50 Cent Calls Rick Ross Baby Mama Vindictive For Suing Him

Rapper 50 Cent is asking a federal bankruptcy court to shield him from a Florida woman who, he says, wants her “pound of flesh” after winning a $7 million lawsuit against him.
In papers filed in court in Connecticut, the “Power” star, whose real name is Curtis Jackson, says he’s a potential victim of Lastonia Leviston, the woman who sued him for putting her private sex tape on the internet without asking her permission.
The tape, which Jackson doctored to ridicule her and her ex boyfriend, rap rival Rick Ross, went viral. Last month, a Manhattan jury awarded Leviston $5 million in compensatory damages and $2 million in punitive damages.
Jackson has said he will appeal — and blasted her as vindictive in his bankruptcy filing.

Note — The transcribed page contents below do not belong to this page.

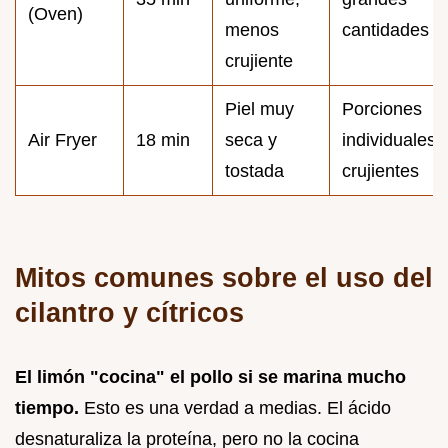
(Oven)
menos
cantidades
crujiente
Piel muy
Porciones
Air Fryer
18 min
seca y
individuales
tostada
crujientes
Mitos comunes sobre el uso del
cilantro y cítricos
El limón "cocina" el pollo si se marina mucho
tiempo.
Esto es una verdad a medias. El ácido
desnaturaliza la proteína, pero no la cocina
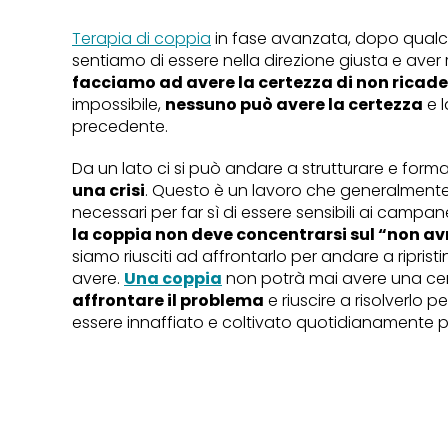
Terapia di coppia
in fase avanzata, dopo qualche
sentiamo di essere nella direzione giusta e aver r
facciamo ad avere la certezza di non ricade
impossibile,
nessuno può avere la certezza
e l
precedente.
Da un lato ci si può andare a strutturare e forma
una crisi
. Questo è un lavoro che generalment
necessari per far sì di essere sensibili ai campane
la coppia non deve concentrarsi sul “non av
siamo riusciti ad affrontarlo per andare a riprist
avere.
Una coppia
non potrà mai avere una ce
affrontare il problema
e riuscire a risolverlo 
essere innaffiato e coltivato quotidianamente pe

“Ms. Leviston wants her ‘pound of flesh.’ It is not enough that she obtained a jury verdict and assessment of punitive damages. She wants more than that. She wants to punish (Jackson) by continuing to litigate against him in this Bankruptcy case,” Jackson’s lawyer, James Berman, said in new court filings.
Berman said Leviston’s lawyers have already had a crack at questioning Jackson and his accountant when they fought the sex tape case in New York and they should not be allowed to get another crack at questioning Jackson personally — under more liberal bankruptcy court rules — about his finances.
If Leviston wants to know more, Berman says in court papers, bankruptcy Judge Ann Nevins should limit Leviston’s lawyers to asking questions of Fitty’s business managers.

Leviston’s lawyer, Elizabeth Austin, fired back Monday that Jackson “filed this bankruptcy as a strategic move to delay and frustrate (the sex tape case) and since that did not work, (he) is now trying to use the bankruptcy proceeding to frustrate (Leviston’s) attempts to protect her rights as a creditor.”
Austin said Jackson is trying to “hide behind a wall of professionals who appear to have free rein over all of (his) affairs and finances” but he “has a duty to answer to his creditors” about his finances.
Earlier this month, Jackson told a federal bankruptcy trustee in New Haven that he had no paperwork to back up his claim that he loaned his own companies tens of millions of dollars in recent years. He also was very careful to avoid answering most precise questions directly, deferring instead to his lawyers and business manager.
Leviston is the second largest creditor trying to collect from Jackson. The largest is Sleek Audio which is owed more than $17 million from its claim that Jackson stole their idea for headphones.